#### THE TASK
Please write out all of the records below exactly as they appear.

#### LISTED ENTRIES
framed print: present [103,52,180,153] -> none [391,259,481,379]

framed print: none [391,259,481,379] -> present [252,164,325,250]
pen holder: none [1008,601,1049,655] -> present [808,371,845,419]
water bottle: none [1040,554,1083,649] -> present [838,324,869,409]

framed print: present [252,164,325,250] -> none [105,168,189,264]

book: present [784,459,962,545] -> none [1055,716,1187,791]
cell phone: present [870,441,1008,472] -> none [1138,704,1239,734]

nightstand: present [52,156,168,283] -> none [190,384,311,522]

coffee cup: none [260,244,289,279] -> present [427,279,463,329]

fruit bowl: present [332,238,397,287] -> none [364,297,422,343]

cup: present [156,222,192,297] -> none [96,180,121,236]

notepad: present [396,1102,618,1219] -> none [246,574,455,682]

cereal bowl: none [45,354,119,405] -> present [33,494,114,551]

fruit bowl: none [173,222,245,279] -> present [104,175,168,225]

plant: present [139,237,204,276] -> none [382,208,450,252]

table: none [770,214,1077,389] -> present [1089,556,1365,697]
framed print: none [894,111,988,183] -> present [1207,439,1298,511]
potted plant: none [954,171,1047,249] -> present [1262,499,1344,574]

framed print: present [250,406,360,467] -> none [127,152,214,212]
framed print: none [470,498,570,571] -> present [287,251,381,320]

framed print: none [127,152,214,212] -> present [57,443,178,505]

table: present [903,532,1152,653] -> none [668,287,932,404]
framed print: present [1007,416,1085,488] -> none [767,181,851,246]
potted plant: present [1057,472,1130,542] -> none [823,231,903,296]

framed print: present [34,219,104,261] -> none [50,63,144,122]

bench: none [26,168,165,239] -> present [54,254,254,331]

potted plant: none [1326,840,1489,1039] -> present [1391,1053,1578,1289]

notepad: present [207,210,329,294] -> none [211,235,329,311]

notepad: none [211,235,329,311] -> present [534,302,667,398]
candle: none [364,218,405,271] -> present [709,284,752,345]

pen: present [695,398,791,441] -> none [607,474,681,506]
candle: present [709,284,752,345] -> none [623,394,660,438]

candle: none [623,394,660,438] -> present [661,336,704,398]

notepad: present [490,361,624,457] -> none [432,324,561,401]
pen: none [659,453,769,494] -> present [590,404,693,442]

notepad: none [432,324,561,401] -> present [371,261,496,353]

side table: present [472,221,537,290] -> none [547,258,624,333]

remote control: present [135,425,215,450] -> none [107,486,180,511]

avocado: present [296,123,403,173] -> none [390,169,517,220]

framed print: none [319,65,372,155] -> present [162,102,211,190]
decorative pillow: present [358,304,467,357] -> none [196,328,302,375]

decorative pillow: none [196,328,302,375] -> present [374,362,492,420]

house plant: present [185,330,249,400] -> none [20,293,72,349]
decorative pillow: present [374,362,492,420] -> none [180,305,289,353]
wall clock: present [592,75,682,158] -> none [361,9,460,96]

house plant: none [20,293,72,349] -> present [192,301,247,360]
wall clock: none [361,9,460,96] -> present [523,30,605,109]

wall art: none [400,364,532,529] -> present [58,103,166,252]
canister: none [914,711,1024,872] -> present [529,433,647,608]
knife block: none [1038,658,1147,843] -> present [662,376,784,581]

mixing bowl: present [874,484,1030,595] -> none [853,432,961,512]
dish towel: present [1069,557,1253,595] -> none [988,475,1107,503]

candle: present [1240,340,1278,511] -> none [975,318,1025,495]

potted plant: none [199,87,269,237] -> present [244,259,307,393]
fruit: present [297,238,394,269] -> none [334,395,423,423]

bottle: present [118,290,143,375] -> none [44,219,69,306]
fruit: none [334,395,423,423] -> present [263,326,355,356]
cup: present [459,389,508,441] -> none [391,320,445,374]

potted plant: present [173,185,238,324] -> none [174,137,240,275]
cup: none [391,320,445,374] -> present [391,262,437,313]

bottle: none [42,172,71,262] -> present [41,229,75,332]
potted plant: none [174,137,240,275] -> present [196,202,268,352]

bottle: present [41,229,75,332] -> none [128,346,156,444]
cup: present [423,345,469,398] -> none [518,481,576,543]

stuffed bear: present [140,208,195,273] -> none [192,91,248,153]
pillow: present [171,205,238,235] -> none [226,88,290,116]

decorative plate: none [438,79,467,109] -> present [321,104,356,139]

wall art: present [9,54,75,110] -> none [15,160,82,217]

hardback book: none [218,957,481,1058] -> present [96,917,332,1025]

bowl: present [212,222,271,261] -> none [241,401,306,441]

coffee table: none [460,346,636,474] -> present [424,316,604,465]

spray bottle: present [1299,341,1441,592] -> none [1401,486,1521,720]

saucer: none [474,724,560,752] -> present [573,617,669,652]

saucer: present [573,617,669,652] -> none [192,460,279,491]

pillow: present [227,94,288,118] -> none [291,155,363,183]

#### OUTPUT BELOW
framed print: present [103,52,180,153] -> none [391,259,481,379]

framed print: none [391,259,481,379] -> present [252,164,325,250]
pen holder: none [1008,601,1049,655] -> present [808,371,845,419]
water bottle: none [1040,554,1083,649] -> present [838,324,869,409]

framed print: present [252,164,325,250] -> none [105,168,189,264]

book: present [784,459,962,545] -> none [1055,716,1187,791]
cell phone: present [870,441,1008,472] -> none [1138,704,1239,734]

nightstand: present [52,156,168,283] -> none [190,384,311,522]

coffee cup: none [260,244,289,279] -> present [427,279,463,329]

fruit bowl: present [332,238,397,287] -> none [364,297,422,343]

cup: present [156,222,192,297] -> none [96,180,121,236]

notepad: present [396,1102,618,1219] -> none [246,574,455,682]

cereal bowl: none [45,354,119,405] -> present [33,494,114,551]

fruit bowl: none [173,222,245,279] -> present [104,175,168,225]

plant: present [139,237,204,276] -> none [382,208,450,252]

table: none [770,214,1077,389] -> present [1089,556,1365,697]
framed print: none [894,111,988,183] -> present [1207,439,1298,511]
potted plant: none [954,171,1047,249] -> present [1262,499,1344,574]

framed print: present [250,406,360,467] -> none [127,152,214,212]
framed print: none [470,498,570,571] -> present [287,251,381,320]

framed print: none [127,152,214,212] -> present [57,443,178,505]

table: present [903,532,1152,653] -> none [668,287,932,404]
framed print: present [1007,416,1085,488] -> none [767,181,851,246]
potted plant: present [1057,472,1130,542] -> none [823,231,903,296]

framed print: present [34,219,104,261] -> none [50,63,144,122]

bench: none [26,168,165,239] -> present [54,254,254,331]

potted plant: none [1326,840,1489,1039] -> present [1391,1053,1578,1289]

notepad: present [207,210,329,294] -> none [211,235,329,311]

notepad: none [211,235,329,311] -> present [534,302,667,398]
candle: none [364,218,405,271] -> present [709,284,752,345]

pen: present [695,398,791,441] -> none [607,474,681,506]
candle: present [709,284,752,345] -> none [623,394,660,438]

candle: none [623,394,660,438] -> present [661,336,704,398]

notepad: present [490,361,624,457] -> none [432,324,561,401]
pen: none [659,453,769,494] -> present [590,404,693,442]

notepad: none [432,324,561,401] -> present [371,261,496,353]

side table: present [472,221,537,290] -> none [547,258,624,333]

remote control: present [135,425,215,450] -> none [107,486,180,511]

avocado: present [296,123,403,173] -> none [390,169,517,220]

framed print: none [319,65,372,155] -> present [162,102,211,190]
decorative pillow: present [358,304,467,357] -> none [196,328,302,375]

decorative pillow: none [196,328,302,375] -> present [374,362,492,420]

house plant: present [185,330,249,400] -> none [20,293,72,349]
decorative pillow: present [374,362,492,420] -> none [180,305,289,353]
wall clock: present [592,75,682,158] -> none [361,9,460,96]

house plant: none [20,293,72,349] -> present [192,301,247,360]
wall clock: none [361,9,460,96] -> present [523,30,605,109]

wall art: none [400,364,532,529] -> present [58,103,166,252]
canister: none [914,711,1024,872] -> present [529,433,647,608]
knife block: none [1038,658,1147,843] -> present [662,376,784,581]

mixing bowl: present [874,484,1030,595] -> none [853,432,961,512]
dish towel: present [1069,557,1253,595] -> none [988,475,1107,503]

candle: present [1240,340,1278,511] -> none [975,318,1025,495]

potted plant: none [199,87,269,237] -> present [244,259,307,393]
fruit: present [297,238,394,269] -> none [334,395,423,423]

bottle: present [118,290,143,375] -> none [44,219,69,306]
fruit: none [334,395,423,423] -> present [263,326,355,356]
cup: present [459,389,508,441] -> none [391,320,445,374]

potted plant: present [173,185,238,324] -> none [174,137,240,275]
cup: none [391,320,445,374] -> present [391,262,437,313]

bottle: none [42,172,71,262] -> present [41,229,75,332]
potted plant: none [174,137,240,275] -> present [196,202,268,352]

bottle: present [41,229,75,332] -> none [128,346,156,444]
cup: present [423,345,469,398] -> none [518,481,576,543]

stuffed bear: present [140,208,195,273] -> none [192,91,248,153]
pillow: present [171,205,238,235] -> none [226,88,290,116]

decorative plate: none [438,79,467,109] -> present [321,104,356,139]

wall art: present [9,54,75,110] -> none [15,160,82,217]

hardback book: none [218,957,481,1058] -> present [96,917,332,1025]

bowl: present [212,222,271,261] -> none [241,401,306,441]

coffee table: none [460,346,636,474] -> present [424,316,604,465]

spray bottle: present [1299,341,1441,592] -> none [1401,486,1521,720]

saucer: none [474,724,560,752] -> present [573,617,669,652]

saucer: present [573,617,669,652] -> none [192,460,279,491]

pillow: present [227,94,288,118] -> none [291,155,363,183]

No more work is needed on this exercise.